PROBLEM DETAILS:
Each line of the data below from the one holding "M649 1297 644" to the one holding "M1094 566 1113", inclusive, is to be reproduced exactly; no other line belongs in the answer.

Records from a data collection
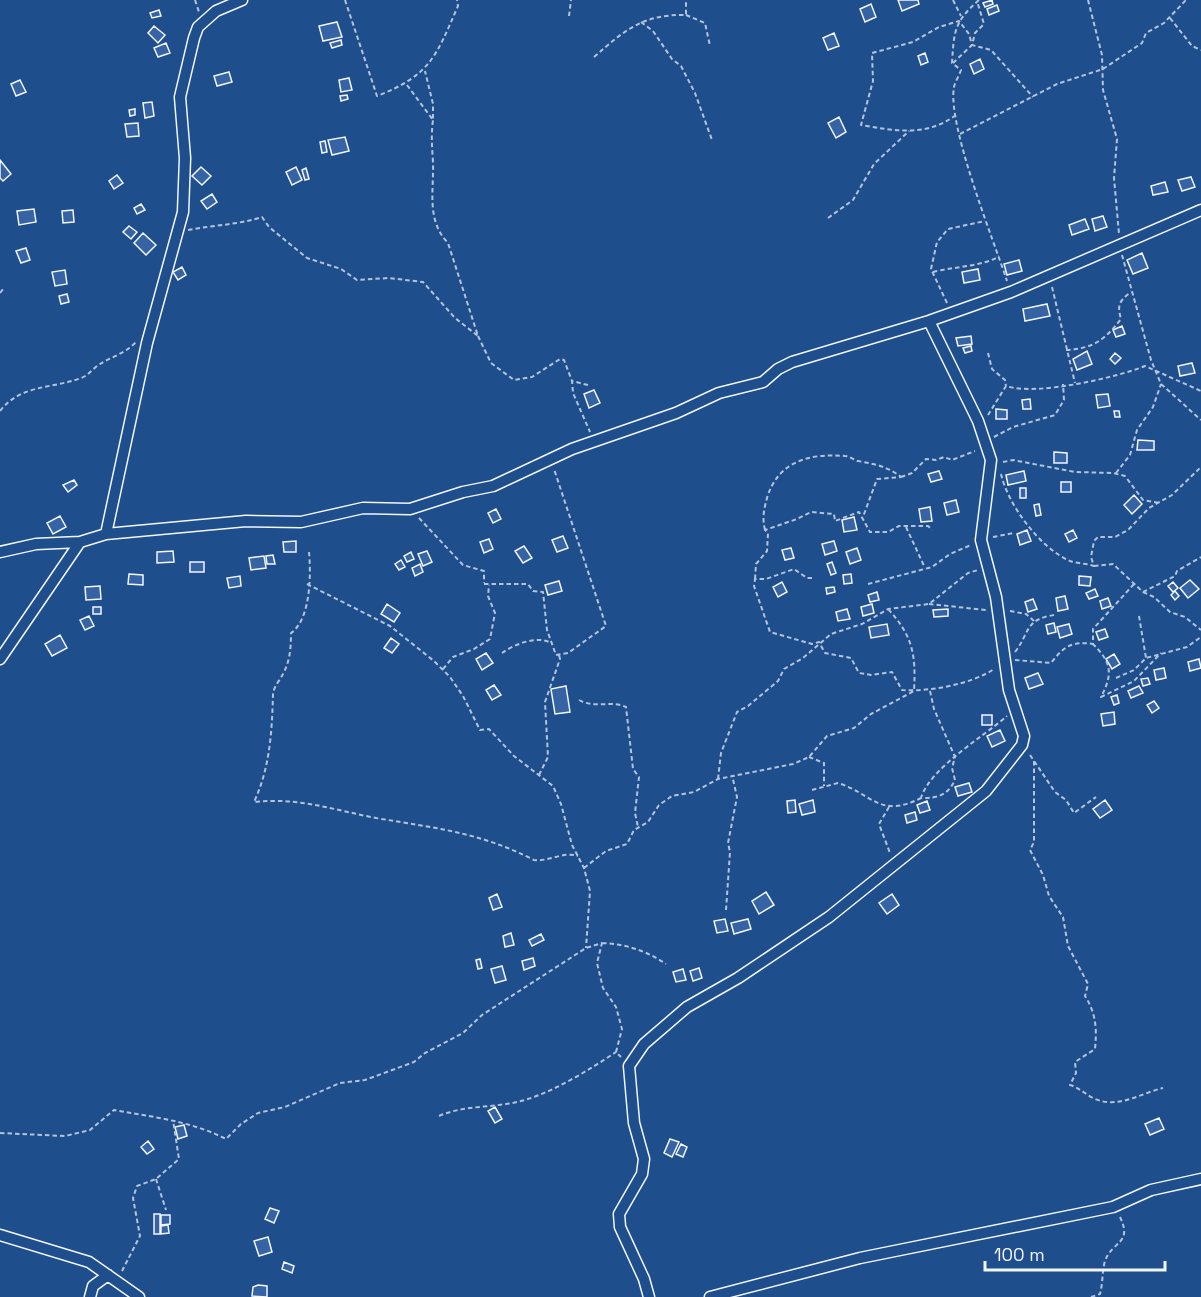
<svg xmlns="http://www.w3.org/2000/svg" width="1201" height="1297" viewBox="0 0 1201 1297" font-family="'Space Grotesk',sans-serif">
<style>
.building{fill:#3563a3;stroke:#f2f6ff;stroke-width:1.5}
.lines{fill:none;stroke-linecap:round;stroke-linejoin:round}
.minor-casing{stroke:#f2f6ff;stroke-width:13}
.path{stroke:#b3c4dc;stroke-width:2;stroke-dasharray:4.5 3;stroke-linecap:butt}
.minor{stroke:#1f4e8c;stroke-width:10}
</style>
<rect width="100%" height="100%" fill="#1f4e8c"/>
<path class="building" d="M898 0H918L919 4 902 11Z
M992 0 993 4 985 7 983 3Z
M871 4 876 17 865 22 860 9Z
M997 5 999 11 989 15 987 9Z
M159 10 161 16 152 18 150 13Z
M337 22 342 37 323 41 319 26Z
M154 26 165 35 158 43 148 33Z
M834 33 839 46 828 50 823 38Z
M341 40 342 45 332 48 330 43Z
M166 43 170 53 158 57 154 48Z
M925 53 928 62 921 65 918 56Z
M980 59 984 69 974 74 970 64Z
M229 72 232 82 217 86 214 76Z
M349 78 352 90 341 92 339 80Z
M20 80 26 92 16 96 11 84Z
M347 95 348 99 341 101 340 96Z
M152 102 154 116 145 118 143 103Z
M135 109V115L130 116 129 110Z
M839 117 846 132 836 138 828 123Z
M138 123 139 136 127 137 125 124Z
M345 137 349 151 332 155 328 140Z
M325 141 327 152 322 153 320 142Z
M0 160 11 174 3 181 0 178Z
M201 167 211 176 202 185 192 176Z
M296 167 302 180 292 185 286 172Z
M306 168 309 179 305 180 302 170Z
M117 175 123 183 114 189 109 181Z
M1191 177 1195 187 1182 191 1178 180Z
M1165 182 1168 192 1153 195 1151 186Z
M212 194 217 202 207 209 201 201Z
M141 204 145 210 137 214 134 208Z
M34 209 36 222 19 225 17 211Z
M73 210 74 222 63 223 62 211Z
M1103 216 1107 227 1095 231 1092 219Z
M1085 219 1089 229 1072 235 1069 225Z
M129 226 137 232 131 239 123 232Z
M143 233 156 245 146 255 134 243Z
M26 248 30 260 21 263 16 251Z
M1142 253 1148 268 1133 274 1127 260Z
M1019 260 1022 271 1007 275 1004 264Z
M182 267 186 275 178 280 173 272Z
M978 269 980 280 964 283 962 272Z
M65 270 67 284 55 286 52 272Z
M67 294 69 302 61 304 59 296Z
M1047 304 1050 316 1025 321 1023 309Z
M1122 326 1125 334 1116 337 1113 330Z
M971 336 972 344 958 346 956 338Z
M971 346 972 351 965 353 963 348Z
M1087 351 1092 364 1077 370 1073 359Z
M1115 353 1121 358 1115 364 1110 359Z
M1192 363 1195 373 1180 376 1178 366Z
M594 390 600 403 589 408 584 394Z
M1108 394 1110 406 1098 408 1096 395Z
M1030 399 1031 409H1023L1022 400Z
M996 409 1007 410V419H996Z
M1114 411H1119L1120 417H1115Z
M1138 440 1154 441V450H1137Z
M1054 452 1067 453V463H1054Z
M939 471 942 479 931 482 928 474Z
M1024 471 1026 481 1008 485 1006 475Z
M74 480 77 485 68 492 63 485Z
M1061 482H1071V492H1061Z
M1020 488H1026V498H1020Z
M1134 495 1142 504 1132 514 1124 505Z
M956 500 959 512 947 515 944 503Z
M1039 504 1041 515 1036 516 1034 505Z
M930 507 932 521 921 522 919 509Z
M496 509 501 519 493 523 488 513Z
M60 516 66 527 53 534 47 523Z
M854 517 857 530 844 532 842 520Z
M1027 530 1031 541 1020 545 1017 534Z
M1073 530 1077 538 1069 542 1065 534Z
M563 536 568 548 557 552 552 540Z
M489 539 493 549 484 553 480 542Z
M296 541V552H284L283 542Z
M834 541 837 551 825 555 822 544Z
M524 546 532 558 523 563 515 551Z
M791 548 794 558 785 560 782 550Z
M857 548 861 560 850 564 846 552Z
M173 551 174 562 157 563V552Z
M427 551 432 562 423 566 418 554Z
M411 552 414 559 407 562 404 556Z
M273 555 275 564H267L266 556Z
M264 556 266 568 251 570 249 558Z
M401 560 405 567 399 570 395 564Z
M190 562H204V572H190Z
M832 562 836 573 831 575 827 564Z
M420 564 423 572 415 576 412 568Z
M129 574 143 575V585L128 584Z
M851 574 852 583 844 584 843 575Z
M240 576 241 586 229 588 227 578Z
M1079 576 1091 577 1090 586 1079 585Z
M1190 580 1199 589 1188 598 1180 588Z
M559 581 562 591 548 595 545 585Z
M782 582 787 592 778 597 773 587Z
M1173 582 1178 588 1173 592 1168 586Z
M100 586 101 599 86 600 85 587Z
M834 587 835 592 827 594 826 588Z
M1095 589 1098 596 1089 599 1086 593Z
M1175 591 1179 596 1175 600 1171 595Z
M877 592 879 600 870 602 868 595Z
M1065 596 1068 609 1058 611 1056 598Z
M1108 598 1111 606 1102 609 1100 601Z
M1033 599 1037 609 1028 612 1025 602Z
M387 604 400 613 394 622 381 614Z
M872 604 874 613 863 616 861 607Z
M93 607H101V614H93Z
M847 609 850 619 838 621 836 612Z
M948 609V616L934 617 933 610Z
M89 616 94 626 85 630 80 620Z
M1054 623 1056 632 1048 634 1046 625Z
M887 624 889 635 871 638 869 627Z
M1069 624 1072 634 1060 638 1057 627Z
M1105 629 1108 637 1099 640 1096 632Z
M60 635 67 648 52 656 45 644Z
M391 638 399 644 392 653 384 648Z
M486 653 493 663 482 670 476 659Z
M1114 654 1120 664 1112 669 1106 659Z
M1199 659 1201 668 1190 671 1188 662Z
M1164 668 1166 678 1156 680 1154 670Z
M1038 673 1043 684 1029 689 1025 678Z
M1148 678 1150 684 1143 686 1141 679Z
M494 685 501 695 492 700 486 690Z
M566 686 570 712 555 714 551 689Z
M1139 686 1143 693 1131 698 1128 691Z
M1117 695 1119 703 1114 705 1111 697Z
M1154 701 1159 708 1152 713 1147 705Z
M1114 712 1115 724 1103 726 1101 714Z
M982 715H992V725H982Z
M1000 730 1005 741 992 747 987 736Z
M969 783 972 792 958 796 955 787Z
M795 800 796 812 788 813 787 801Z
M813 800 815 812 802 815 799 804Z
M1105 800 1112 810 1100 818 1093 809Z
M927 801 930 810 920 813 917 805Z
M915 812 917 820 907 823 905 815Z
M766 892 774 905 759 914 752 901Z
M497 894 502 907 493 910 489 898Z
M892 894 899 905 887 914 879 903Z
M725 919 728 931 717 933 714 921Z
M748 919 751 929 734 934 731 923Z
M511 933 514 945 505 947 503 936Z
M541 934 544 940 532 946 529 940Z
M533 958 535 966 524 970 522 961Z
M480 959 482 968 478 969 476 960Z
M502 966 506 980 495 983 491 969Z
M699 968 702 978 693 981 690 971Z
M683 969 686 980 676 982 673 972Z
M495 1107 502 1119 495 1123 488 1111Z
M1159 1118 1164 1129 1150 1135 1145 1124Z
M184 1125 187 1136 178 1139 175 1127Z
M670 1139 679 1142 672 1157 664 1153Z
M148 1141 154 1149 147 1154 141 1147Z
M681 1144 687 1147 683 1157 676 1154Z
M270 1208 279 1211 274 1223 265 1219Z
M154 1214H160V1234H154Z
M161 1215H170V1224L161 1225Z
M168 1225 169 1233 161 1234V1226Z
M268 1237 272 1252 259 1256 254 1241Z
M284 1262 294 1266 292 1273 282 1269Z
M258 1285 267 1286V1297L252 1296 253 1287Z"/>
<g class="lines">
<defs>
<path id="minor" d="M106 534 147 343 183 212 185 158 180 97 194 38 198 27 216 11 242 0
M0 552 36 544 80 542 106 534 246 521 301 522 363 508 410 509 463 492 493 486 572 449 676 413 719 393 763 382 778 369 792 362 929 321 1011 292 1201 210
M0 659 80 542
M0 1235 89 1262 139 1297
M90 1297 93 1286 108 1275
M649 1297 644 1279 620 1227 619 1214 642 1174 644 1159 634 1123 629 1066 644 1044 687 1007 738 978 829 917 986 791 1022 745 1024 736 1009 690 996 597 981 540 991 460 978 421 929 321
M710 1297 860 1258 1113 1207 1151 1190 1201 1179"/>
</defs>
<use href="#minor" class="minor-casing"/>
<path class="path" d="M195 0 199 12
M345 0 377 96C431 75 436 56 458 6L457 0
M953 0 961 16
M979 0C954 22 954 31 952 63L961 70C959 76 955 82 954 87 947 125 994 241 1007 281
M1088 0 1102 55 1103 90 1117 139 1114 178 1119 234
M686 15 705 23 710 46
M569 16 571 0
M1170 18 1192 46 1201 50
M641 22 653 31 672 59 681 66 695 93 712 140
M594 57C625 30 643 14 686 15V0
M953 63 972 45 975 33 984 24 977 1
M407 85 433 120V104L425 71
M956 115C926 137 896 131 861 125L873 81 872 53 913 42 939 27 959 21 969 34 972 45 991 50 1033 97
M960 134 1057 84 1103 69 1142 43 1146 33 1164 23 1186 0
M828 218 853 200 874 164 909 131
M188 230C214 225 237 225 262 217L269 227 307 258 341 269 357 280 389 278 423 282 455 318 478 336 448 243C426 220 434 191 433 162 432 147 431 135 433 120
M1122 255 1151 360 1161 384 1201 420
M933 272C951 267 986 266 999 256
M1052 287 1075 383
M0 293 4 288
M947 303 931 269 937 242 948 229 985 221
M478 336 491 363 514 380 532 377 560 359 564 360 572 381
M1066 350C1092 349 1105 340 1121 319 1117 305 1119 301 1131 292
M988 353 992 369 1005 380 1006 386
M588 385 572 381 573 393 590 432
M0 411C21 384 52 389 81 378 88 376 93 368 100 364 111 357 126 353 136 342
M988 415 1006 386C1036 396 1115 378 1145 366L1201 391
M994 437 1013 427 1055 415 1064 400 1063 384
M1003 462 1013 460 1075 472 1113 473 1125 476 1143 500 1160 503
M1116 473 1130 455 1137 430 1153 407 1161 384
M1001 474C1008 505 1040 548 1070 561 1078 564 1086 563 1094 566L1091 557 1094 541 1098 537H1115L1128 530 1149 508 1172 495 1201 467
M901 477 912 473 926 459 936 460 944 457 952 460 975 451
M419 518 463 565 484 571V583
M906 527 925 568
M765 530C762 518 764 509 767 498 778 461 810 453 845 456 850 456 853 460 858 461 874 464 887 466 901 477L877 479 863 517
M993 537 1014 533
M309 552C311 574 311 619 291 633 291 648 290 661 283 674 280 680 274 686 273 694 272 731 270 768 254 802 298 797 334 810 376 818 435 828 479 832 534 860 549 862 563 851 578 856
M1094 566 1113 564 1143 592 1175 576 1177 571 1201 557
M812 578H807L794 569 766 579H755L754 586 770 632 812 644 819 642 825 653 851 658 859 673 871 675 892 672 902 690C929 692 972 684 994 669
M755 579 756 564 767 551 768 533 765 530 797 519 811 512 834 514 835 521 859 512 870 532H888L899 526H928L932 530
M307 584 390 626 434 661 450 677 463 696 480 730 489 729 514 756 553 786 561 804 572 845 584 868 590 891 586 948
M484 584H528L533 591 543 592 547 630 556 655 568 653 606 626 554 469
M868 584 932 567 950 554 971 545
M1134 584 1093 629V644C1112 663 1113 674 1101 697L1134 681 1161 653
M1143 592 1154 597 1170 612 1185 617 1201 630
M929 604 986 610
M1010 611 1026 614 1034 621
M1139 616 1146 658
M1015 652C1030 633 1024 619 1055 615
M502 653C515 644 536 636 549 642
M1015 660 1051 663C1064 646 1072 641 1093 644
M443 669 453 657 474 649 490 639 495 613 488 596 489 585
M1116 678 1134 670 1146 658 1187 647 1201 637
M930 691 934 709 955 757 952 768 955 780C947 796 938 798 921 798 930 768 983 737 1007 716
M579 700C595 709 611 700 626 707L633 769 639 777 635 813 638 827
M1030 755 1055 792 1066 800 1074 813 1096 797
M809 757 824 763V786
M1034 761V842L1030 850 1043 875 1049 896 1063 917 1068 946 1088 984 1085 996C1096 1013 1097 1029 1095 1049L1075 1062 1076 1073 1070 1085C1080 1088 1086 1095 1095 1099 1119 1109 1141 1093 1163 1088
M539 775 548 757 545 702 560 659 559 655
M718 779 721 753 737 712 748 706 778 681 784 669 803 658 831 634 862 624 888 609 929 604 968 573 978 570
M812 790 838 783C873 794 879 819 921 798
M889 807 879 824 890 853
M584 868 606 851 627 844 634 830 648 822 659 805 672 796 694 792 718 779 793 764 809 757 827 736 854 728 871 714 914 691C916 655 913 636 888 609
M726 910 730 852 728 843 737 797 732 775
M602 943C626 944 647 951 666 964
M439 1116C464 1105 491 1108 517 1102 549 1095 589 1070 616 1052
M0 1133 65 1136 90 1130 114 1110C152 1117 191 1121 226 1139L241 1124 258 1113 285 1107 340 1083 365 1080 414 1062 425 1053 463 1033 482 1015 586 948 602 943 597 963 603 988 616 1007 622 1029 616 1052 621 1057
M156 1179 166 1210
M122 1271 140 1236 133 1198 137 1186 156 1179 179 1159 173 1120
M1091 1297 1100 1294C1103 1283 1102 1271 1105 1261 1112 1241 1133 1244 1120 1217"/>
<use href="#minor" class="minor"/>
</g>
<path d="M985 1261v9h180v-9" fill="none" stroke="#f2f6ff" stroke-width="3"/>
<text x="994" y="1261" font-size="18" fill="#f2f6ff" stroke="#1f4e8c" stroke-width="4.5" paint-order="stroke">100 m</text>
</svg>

TASK SOLUTION:
M649 1297 644 1279 620 1227 619 1214 642 1174 644 1159 634 1123 629 1066 644 1044 687 1007 738 978 829 917 986 791 1022 745 1024 736 1009 690 996 597 981 540 991 460 978 421 929 321
M710 1297 860 1258 1113 1207 1151 1190 1201 1179"/>
</defs>
<use href="#minor" class="minor-casing"/>
<path class="path" d="M195 0 199 12
M345 0 377 96C431 75 436 56 458 6L457 0
M953 0 961 16
M979 0C954 22 954 31 952 63L961 70C959 76 955 82 954 87 947 125 994 241 1007 281
M1088 0 1102 55 1103 90 1117 139 1114 178 1119 234
M686 15 705 23 710 46
M569 16 571 0
M1170 18 1192 46 1201 50
M641 22 653 31 672 59 681 66 695 93 712 140
M594 57C625 30 643 14 686 15V0
M953 63 972 45 975 33 984 24 977 1
M407 85 433 120V104L425 71
M956 115C926 137 896 131 861 125L873 81 872 53 913 42 939 27 959 21 969 34 972 45 991 50 1033 97
M960 134 1057 84 1103 69 1142 43 1146 33 1164 23 1186 0
M828 218 853 200 874 164 909 131
M188 230C214 225 237 225 262 217L269 227 307 258 341 269 357 280 389 278 423 282 455 318 478 336 448 243C426 220 434 191 433 162 432 147 431 135 433 120
M1122 255 1151 360 1161 384 1201 420
M933 272C951 267 986 266 999 256
M1052 287 1075 383
M0 293 4 288
M947 303 931 269 937 242 948 229 985 221
M478 336 491 363 514 380 532 377 560 359 564 360 572 381
M1066 350C1092 349 1105 340 1121 319 1117 305 1119 301 1131 292
M988 353 992 369 1005 380 1006 386
M588 385 572 381 573 393 590 432
M0 411C21 384 52 389 81 378 88 376 93 368 100 364 111 357 126 353 136 342
M988 415 1006 386C1036 396 1115 378 1145 366L1201 391
M994 437 1013 427 1055 415 1064 400 1063 384
M1003 462 1013 460 1075 472 1113 473 1125 476 1143 500 1160 503
M1116 473 1130 455 1137 430 1153 407 1161 384
M1001 474C1008 505 1040 548 1070 561 1078 564 1086 563 1094 566L1091 557 1094 541 1098 537H1115L1128 530 1149 508 1172 495 1201 467
M901 477 912 473 926 459 936 460 944 457 952 460 975 451
M419 518 463 565 484 571V583
M906 527 925 568
M765 530C762 518 764 509 767 498 778 461 810 453 845 456 850 456 853 460 858 461 874 464 887 466 901 477L877 479 863 517
M993 537 1014 533
M309 552C311 574 311 619 291 633 291 648 290 661 283 674 280 680 274 686 273 694 272 731 270 768 254 802 298 797 334 810 376 818 435 828 479 832 534 860 549 862 563 851 578 856
M1094 566 1113 564 1143 592 1175 576 1177 571 1201 557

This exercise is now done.